> [QUESTIONS TO ANSWER]
A: Answer these questions from the blog post, one per line, marked (i), (ii), (iii):
(i) How many people have become veterans in the past 11 years?
(ii) What share of all VA claims is estimated to be backlogged?
(iii) What is the title of the photo blog?
B: List every statistic in the blog post's bulleted list about what 9/11 looks like now.
C: Write out the blog post's text between "So....what do we" and "and do it now.", inclusive.

Time has a funny way of marching on, though. Eleven years later, combat operations in Iraq have ceased, but we still wage a war in Afghanistan. Many of our brave men and women have seen multiple deployments, some to both theatres of combat. In the past 11 years, nearly two million people have become veterans.

So, what does 9/11 look like now? 

  • Nearly 2,000 have lost a limb
  • Well over 200,000 have been diagnosed with PTSD (Post Traumatic Stress Disorder)
  • Tens of thousands have at least one TBI (Traumatic Brain Injury)
  • Over 6,400 heroes have made the Ultimate Sacrifice
  • For every one battlefield death, there are 25 veteran suicides

While these statistics are just the tip of the iceberg, they paint a very clear picture of the cost of war. Our heroes and their families are suffering and it's more than the VA can handle. In fact, it's estimated that nearly 60% of all VA claims are backlogged and it's only going to get worse.

So....what do we do? To be very honest, it's time for us to wake up and remember 9/12. We need to really think about what the day after September 11, 2001 meant to us and go find it again. Take care of one another and start finding ways to help. If you don't know much about the struggles our heroes face, take the time to educate yourself. Then pay it forward and help someone else. We simply cannot wait for our government to find the answers...we've got to take charge and do it now.

We’ve added a new section to our website outlining specific ways you can help right now. Titled the 9/11/01 Project, it offers a complete Community Action Packet which will help organizations develop ways to help veterans and families they interact with daily and educate others on challenges our heroes face. It also gives you ways to involve your children and even a custom “tweet” to share for those of you who use Twitter. You can visit the Project here.

This new section also challenges you to reach deep inside and remember the feelings of 9/12 and the days following...and turn those feelings into art. We’ll have a traditional blog project but we’ll also be featuring a “photo blog” titled Found Patriotism: Remembering 9/11 that aims to capture the feelings of not only 9/11, but the times since then and even the times before. Any photo that speaks to you in a patriotic manner is something we want to see and hope that you will share. So dust off the photo albums, go shoot pictures and start writing...even break out the sketchpad and draw! You can email your submissions to and we’ll begin posting them soon.

Are you up to the challenge?

Stephanie Workman
Social Media Coordinator
Family Of a Vet, Inc

Saturday, August 11, 2012

Caregiver Corner: In my World

In my World of Care-giving, life can be rather unpredictable.  It is true.  From the outsider perspective it may seem like I live the same mundane routine each day but that really isn’t true.  The reason behind that is because I am the caregiver of a combat veteran who suffers from PTSD, my husband in fact.

Yes, PTSD is correct and yes, I imagine your first thought is along the lines of poor me and perhaps I should run away.  Well, that is where I am going to have to disagree with you.  Despite what the media portrays, living in a World with PTSD isn’t some gruesome horror movie.

My husband went to war and with that saw and did things that the human brain is not programmed to handle completely alone.  So, now that he lives back home in the civilian World he is torn between what the Military trained him for, the residual effects of war, and living as a civilian.  Routine is what helps keep our brain functioning in a rational manner, but when you change that routine, chaos ensues.

Think of it in the way a toddler skips a nap and turns into this whining screaming beast by evening.  We have pulled my husband’s brain out of his routine and thus he is reacting very similar to the toddler only he also has the memories of war with him and thus you are left with quite the unpredictable situation.

> [DATA FOR REVIEW]
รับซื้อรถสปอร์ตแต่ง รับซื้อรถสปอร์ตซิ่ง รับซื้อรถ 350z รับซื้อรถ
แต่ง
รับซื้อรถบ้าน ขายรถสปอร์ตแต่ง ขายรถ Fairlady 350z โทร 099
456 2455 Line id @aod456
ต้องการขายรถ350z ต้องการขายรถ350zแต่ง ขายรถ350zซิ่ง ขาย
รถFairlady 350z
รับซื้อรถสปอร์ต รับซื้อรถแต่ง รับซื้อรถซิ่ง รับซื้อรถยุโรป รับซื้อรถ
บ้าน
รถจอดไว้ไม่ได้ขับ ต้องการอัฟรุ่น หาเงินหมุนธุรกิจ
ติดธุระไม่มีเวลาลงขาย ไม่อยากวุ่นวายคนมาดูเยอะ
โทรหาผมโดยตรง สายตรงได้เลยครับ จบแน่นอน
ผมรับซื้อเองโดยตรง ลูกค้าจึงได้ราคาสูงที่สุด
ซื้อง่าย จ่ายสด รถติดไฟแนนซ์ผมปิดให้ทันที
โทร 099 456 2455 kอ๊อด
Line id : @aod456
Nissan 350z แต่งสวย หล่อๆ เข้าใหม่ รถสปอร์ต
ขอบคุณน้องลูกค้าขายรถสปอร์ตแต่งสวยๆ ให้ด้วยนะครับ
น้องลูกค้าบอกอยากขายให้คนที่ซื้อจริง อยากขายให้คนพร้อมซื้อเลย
==
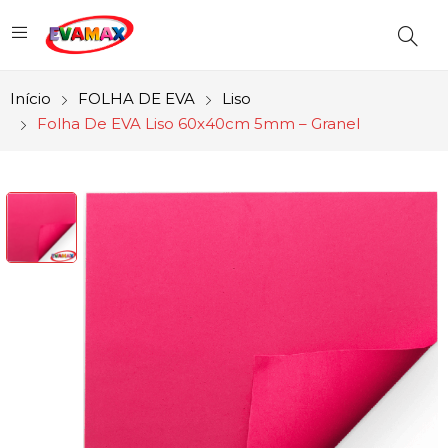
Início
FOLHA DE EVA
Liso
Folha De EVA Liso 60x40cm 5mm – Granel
* * *
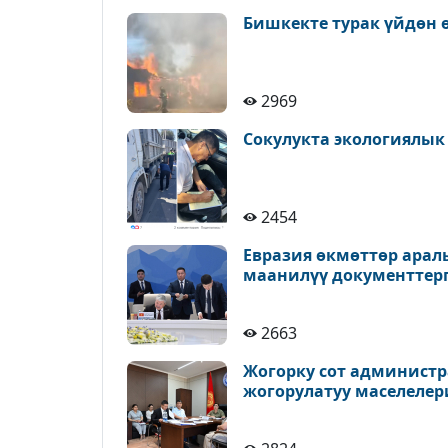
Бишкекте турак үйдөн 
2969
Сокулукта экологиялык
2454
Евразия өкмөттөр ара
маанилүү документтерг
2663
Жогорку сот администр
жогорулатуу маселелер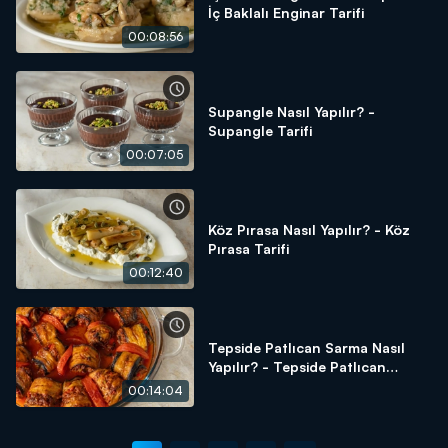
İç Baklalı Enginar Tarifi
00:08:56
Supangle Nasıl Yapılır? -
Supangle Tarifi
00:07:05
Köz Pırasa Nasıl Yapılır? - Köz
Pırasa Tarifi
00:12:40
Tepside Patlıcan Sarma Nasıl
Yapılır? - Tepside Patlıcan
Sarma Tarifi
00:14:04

> [EXERCISE ANSWERS]
A:
(i) Nearly two million
(ii) Nearly 60%
(iii) Found Patriotism: Remembering 9/11

B:
- Nearly 2,000 have lost a limb
- Well over 200,000 have been diagnosed with PTSD (Post Traumatic Stress Disorder)
- Tens of thousands have at least one TBI (Traumatic Brain Injury)
- Over 6,400 heroes have made the Ultimate Sacrifice
- For every one battlefield death, there are 25 veteran suicides

C:
So....what do we do? To be very honest, it's time for us to wake up and remember 9/12. We need to really think about what the day after September 11, 2001 meant to us and go find it again. Take care of one another and start finding ways to help. If you don't know much about the struggles our heroes face, take the time to educate yourself. Then pay it forward and help someone else. We simply cannot wait for our government to find the answers...we've got to take charge and do it now.